**Exercise requirements**: Every line holding the string "beruflichen" is to be copied from the entries below.

[Collected data]
════════════════════

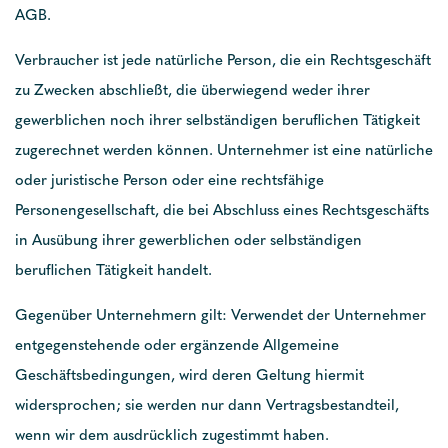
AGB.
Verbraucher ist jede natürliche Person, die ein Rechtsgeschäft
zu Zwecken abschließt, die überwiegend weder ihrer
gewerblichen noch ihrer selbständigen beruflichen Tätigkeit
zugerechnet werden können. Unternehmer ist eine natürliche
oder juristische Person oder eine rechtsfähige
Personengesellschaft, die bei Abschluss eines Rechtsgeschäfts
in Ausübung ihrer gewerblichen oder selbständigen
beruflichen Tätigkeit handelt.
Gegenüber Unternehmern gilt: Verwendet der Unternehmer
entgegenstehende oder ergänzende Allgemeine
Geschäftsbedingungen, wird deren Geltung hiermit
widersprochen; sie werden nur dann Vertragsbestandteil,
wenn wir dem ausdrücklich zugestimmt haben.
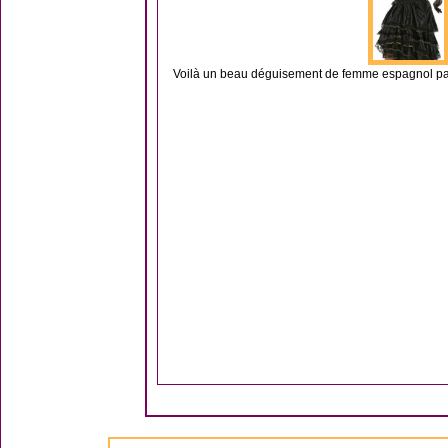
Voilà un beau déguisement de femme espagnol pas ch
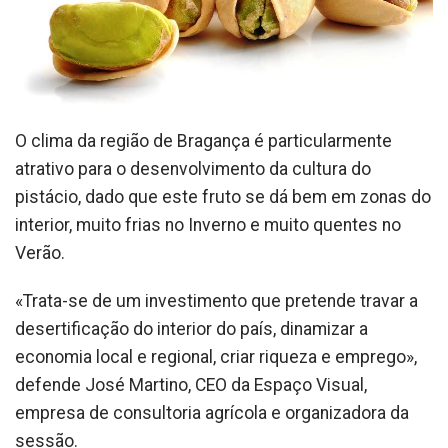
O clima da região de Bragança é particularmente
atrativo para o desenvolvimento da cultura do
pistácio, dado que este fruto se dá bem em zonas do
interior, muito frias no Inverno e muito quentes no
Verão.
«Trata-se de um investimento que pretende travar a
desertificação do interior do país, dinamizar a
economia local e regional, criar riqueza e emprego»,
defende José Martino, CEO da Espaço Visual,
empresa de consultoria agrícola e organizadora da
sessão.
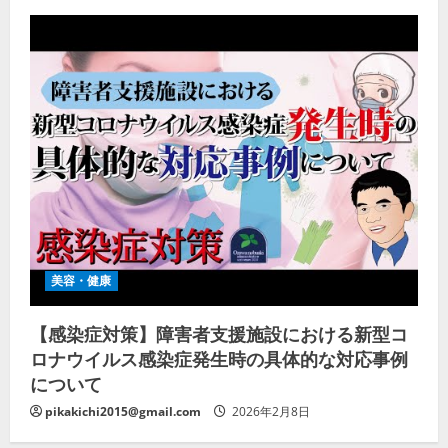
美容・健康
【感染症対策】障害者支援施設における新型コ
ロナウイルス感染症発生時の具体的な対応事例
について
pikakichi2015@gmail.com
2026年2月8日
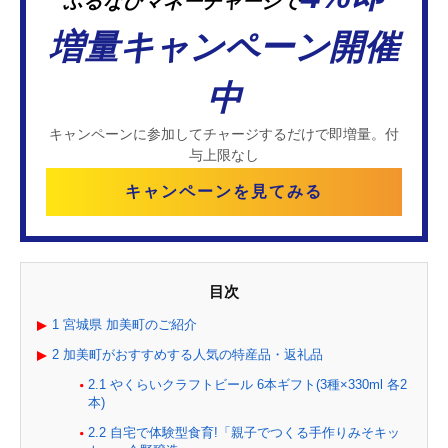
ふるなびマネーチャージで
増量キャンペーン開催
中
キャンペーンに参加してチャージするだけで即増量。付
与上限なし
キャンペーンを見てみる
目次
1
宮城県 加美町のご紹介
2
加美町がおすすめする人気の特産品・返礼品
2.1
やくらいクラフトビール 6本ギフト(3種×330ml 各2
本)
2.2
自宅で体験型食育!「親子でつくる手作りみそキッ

════════════════════

**Solution to this problem**:
gewerblichen noch ihrer selbständigen beruflichen Tätigkeit
beruflichen Tätigkeit handelt.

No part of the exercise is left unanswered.